Materials provided:
________________

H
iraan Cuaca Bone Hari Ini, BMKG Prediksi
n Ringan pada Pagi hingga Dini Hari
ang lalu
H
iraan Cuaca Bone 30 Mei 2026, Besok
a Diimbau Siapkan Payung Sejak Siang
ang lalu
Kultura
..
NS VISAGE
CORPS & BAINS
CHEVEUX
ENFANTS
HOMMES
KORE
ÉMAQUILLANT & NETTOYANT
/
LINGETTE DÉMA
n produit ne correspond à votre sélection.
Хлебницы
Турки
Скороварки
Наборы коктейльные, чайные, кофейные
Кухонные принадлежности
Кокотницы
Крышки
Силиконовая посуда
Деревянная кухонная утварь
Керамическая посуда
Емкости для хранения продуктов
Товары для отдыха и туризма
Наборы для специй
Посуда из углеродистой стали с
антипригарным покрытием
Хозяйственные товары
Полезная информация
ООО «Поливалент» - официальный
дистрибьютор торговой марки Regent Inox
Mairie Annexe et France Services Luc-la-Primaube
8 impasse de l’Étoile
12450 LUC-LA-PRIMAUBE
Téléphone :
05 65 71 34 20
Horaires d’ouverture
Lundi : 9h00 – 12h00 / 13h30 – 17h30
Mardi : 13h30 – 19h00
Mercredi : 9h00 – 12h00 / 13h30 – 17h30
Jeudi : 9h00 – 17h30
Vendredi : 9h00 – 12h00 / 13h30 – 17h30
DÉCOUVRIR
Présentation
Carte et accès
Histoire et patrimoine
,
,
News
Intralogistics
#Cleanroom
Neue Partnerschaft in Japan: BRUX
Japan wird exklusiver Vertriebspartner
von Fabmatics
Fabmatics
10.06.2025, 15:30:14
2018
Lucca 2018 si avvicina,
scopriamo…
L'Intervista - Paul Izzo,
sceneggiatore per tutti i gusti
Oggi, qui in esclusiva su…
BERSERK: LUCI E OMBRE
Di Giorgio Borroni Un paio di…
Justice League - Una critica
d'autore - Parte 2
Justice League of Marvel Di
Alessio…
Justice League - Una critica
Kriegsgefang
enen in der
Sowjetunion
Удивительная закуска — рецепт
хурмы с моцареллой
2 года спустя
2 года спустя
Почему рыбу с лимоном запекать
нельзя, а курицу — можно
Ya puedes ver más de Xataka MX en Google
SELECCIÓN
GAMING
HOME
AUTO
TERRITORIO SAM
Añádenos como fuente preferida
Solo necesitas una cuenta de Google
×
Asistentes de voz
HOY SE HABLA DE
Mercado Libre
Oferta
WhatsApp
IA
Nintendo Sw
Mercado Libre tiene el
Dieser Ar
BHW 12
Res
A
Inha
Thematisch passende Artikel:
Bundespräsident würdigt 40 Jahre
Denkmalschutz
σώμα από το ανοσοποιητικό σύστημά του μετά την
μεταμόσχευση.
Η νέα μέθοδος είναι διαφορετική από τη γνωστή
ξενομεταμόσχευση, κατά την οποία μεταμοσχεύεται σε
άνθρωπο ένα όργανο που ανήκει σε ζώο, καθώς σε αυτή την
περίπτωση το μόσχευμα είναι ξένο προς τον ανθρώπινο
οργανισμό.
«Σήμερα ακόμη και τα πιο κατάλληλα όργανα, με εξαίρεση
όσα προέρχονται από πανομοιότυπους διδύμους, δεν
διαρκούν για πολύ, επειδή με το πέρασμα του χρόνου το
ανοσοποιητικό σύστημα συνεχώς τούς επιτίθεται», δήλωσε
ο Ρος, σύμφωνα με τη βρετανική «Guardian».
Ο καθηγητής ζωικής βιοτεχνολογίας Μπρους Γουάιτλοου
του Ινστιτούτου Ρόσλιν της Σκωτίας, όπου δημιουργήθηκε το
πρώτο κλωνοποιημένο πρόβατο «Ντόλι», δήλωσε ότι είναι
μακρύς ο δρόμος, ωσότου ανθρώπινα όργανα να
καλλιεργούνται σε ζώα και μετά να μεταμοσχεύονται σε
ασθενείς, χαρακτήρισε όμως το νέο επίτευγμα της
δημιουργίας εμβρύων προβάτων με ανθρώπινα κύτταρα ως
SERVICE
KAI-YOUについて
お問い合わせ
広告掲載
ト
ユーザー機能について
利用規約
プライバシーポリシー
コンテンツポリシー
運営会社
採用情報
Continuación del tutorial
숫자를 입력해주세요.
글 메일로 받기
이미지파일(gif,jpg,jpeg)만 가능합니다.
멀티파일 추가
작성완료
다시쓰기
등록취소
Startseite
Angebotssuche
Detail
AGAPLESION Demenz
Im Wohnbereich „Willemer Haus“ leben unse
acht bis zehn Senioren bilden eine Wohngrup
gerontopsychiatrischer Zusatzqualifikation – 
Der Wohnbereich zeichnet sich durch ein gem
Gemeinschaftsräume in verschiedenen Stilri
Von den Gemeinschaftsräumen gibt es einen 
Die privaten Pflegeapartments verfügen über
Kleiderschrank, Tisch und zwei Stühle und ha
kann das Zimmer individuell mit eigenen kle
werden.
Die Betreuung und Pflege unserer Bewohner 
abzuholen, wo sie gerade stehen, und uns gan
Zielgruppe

________________

Exercise directions: Swap "Justice League" for "Avengers" throughout the records, and give every line again with nothing else changed.

Answer for this exercise:
H
iraan Cuaca Bone Hari Ini, BMKG Prediksi
n Ringan pada Pagi hingga Dini Hari
ang lalu
H
iraan Cuaca Bone 30 Mei 2026, Besok
a Diimbau Siapkan Payung Sejak Siang
ang lalu
Kultura
..
NS VISAGE
CORPS & BAINS
CHEVEUX
ENFANTS
HOMMES
KORE
ÉMAQUILLANT & NETTOYANT
/
LINGETTE DÉMA
n produit ne correspond à votre sélection.
Хлебницы
Турки
Скороварки
Наборы коктейльные, чайные, кофейные
Кухонные принадлежности
Кокотницы
Крышки
Силиконовая посуда
Деревянная кухонная утварь
Керамическая посуда
Емкости для хранения продуктов
Товары для отдыха и туризма
Наборы для специй
Посуда из углеродистой стали с
антипригарным покрытием
Хозяйственные товары
Полезная информация
ООО «Поливалент» - официальный
дистрибьютор торговой марки Regent Inox
Mairie Annexe et France Services Luc-la-Primaube
8 impasse de l’Étoile
12450 LUC-LA-PRIMAUBE
Téléphone :
05 65 71 34 20
Horaires d’ouverture
Lundi : 9h00 – 12h00 / 13h30 – 17h30
Mardi : 13h30 – 19h00
Mercredi : 9h00 – 12h00 / 13h30 – 17h30
Jeudi : 9h00 – 17h30
Vendredi : 9h00 – 12h00 / 13h30 – 17h30
DÉCOUVRIR
Présentation
Carte et accès
Histoire et patrimoine
,
,
News
Intralogistics
#Cleanroom
Neue Partnerschaft in Japan: BRUX
Japan wird exklusiver Vertriebspartner
von Fabmatics
Fabmatics
10.06.2025, 15:30:14
2018
Lucca 2018 si avvicina,
scopriamo…
L'Intervista - Paul Izzo,
sceneggiatore per tutti i gusti
Oggi, qui in esclusiva su…
BERSERK: LUCI E OMBRE
Di Giorgio Borroni Un paio di…
Avengers - Una critica
d'autore - Parte 2
Avengers of Marvel Di
Alessio…
Avengers - Una critica
Kriegsgefang
enen in der
Sowjetunion
Удивительная закуска — рецепт
хурмы с моцареллой
2 года спустя
2 года спустя
Почему рыбу с лимоном запекать
нельзя, а курицу — можно
Ya puedes ver más de Xataka MX en Google
SELECCIÓN
GAMING
HOME
AUTO
TERRITORIO SAM
Añádenos como fuente preferida
Solo necesitas una cuenta de Google
×
Asistentes de voz
HOY SE HABLA DE
Mercado Libre
Oferta
WhatsApp
IA
Nintendo Sw
Mercado Libre tiene el
Dieser Ar
BHW 12
Res
A
Inha
Thematisch passende Artikel:
Bundespräsident würdigt 40 Jahre
Denkmalschutz
σώμα από το ανοσοποιητικό σύστημά του μετά την
μεταμόσχευση.
Η νέα μέθοδος είναι διαφορετική από τη γνωστή
ξενομεταμόσχευση, κατά την οποία μεταμοσχεύεται σε
άνθρωπο ένα όργανο που ανήκει σε ζώο, καθώς σε αυτή την
περίπτωση το μόσχευμα είναι ξένο προς τον ανθρώπινο
οργανισμό.
«Σήμερα ακόμη και τα πιο κατάλληλα όργανα, με εξαίρεση
όσα προέρχονται από πανομοιότυπους διδύμους, δεν
διαρκούν για πολύ, επειδή με το πέρασμα του χρόνου το
ανοσοποιητικό σύστημα συνεχώς τούς επιτίθεται», δήλωσε
ο Ρος, σύμφωνα με τη βρετανική «Guardian».
Ο καθηγητής ζωικής βιοτεχνολογίας Μπρους Γουάιτλοου
του Ινστιτούτου Ρόσλιν της Σκωτίας, όπου δημιουργήθηκε το
πρώτο κλωνοποιημένο πρόβατο «Ντόλι», δήλωσε ότι είναι
μακρύς ο δρόμος, ωσότου ανθρώπινα όργανα να
καλλιεργούνται σε ζώα και μετά να μεταμοσχεύονται σε
ασθενείς, χαρακτήρισε όμως το νέο επίτευγμα της
δημιουργίας εμβρύων προβάτων με ανθρώπινα κύτταρα ως
SERVICE
KAI-YOUについて
お問い合わせ
広告掲載
ト
ユーザー機能について
利用規約
プライバシーポリシー
コンテンツポリシー
運営会社
採用情報
Continuación del tutorial
숫자를 입력해주세요.
글 메일로 받기
이미지파일(gif,jpg,jpeg)만 가능합니다.
멀티파일 추가
작성완료
다시쓰기
등록취소
Startseite
Angebotssuche
Detail
AGAPLESION Demenz
Im Wohnbereich „Willemer Haus“ leben unse
acht bis zehn Senioren bilden eine Wohngrup
gerontopsychiatrischer Zusatzqualifikation – 
Der Wohnbereich zeichnet sich durch ein gem
Gemeinschaftsräume in verschiedenen Stilri
Von den Gemeinschaftsräumen gibt es einen 
Die privaten Pflegeapartments verfügen über
Kleiderschrank, Tisch und zwei Stühle und ha
kann das Zimmer individuell mit eigenen kle
werden.
Die Betreuung und Pflege unserer Bewohner 
abzuholen, wo sie gerade stehen, und uns gan
Zielgruppe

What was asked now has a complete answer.